Jee. It’s ok. We are cool. I am sorry for doing that and I promise it won’t happen (duh) (you LOVE making me apologize don’t ya?)

First we are starting off with Anthropology. Boy it’s like doing history all over again. I have two room mates, Som and Niran. Both are from Thailand. Cool people. Kind of made friends with them. It’s a tough routine man. But I like that =D. I’ll write more about them when you fix your attitude next time, come on I want that letter pad back! I like Flash staring at me every time I open my drawer. Haha

That’s all for this week. Write something nice ok, Or else you know.. May writes so sweet.. I almost expect honey dripping from the flowery letter smelling so.. girl I am intoxicated =D

See ya, You being away makes a huge difference, you idiot

Writing while sitting on a sturdy tree branch, in my blue jeans (wink)

Andrew

P.s I ALMOST FORGOT IN MY ANGER… YOU GOT IN!!!!!!!! WOWIE! That’s incredible! ! ! Where? When? What’s happening now? When ya going to Med school? Write all about it and write big and long. Ok. =)

Letters: Claire’s turn

Hi,

May writes to you. Oh great. And my and letters of your family and so called *friends* are the same, right. Ahan. Ok. I’m glad you told me before she met me in the hallway, opening your letter. Thanks a lot Andrew. That was really comforting to know. Who am I? Just a person in a crowd. I’ll find my own way. Thank you very much

I changed the letter pad. I know it’ll make no difference since you have a lot many people to write such nicer things to you. You feel for all of them, you feel for everyone I am no new person for you to understand and feel for.

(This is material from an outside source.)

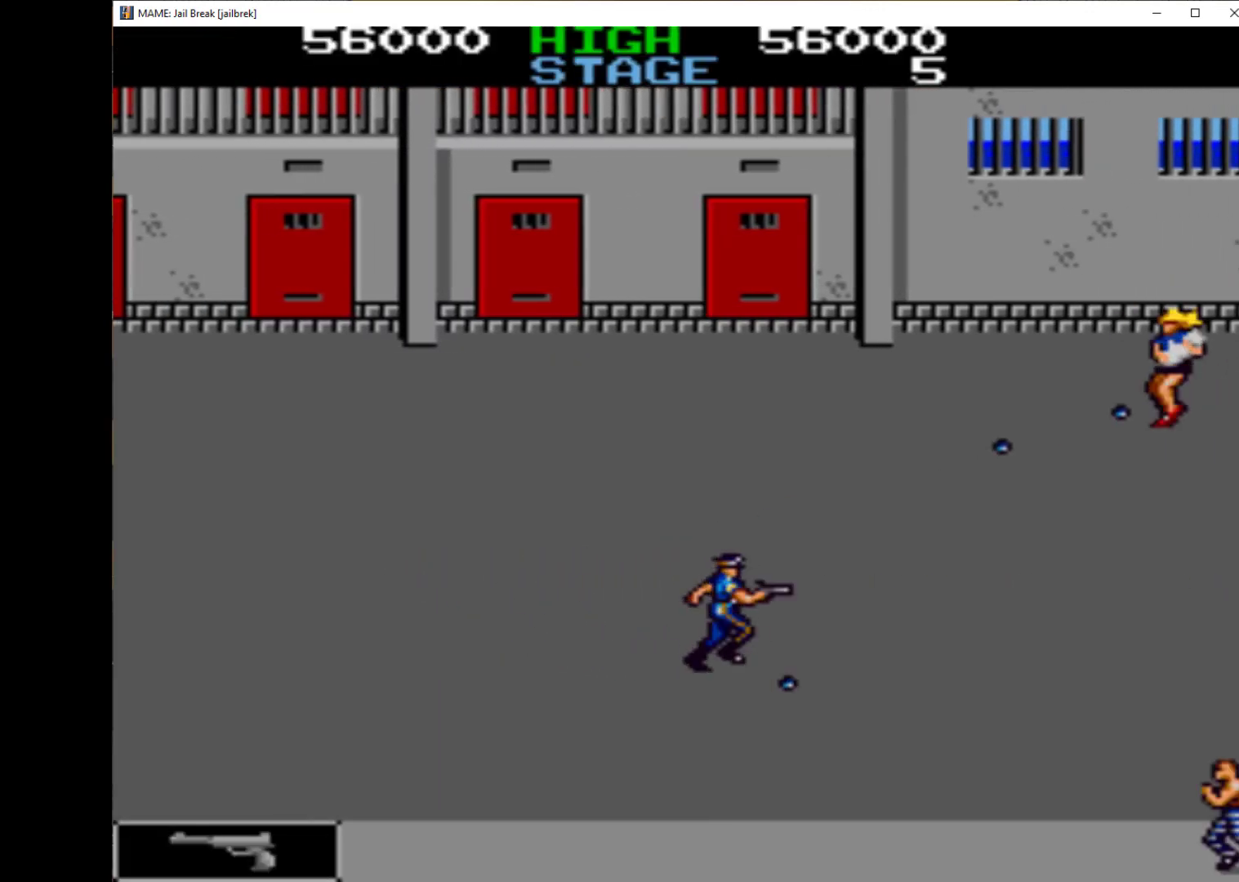
{"keys": ["down", "q", "right"], "events": [[67, "q", "down"], [67, "up", "down"], [133, "q", "up"], [167, "q", "down"], [167, "up", "up"], [267, "q", "up"], [333, "down", "down"], [333, "q", "down"], [433, "q", "up"], [500, "q", "down"]]}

I got into the Med school and am going away in a few days. Hope you’ll write soon. I am happy that you love where you are. Guess what- I don’t.

Claire

Letter One: Claire writes

Okay, This is really strange

I know you asked me to write letters since your stupid boarding house does not let you use internet for communication. What sick rule is that and what sick place is it! And you are not supposed to have cellphones, what are you training to be, a nun? Come on man you have no idea I had to go to the store to buy this “super-hero” letter pad. Well, kind of cool yes but this sounds so STUPID. This is the third time I am writing I just trashed two beautiful pages (The letter-pad is kinda expensive ok) 

Al-right, as far as I remember letter writing, we start with asking about person’s health, right? Hey Andrew how are you? I hope you had really bad food accompanied by really bad bowel movements. Yeah that’s right. I am not concerned. As for my health.. you are so surely not concerned either.. So I am not wasting my pen (I bought it at the stationery store around the corner, man can you believe I got such cool batman sticker with it! I pasted it on my pc, yes that’s right, you are so jealous :D)

Ok now you are smiling or yawning if you are reading it for the second time. I am really bored over here. Just.. so bored. I should have made more friends before you left for your stupid training. I mean, it is so idiotically vacant and distressing to check my phone and read a couple of texts from the crazy blood sucking phone company. I am just going on and on right? Huh well, this is my first time writing a letter you know (and probably your first time reading it)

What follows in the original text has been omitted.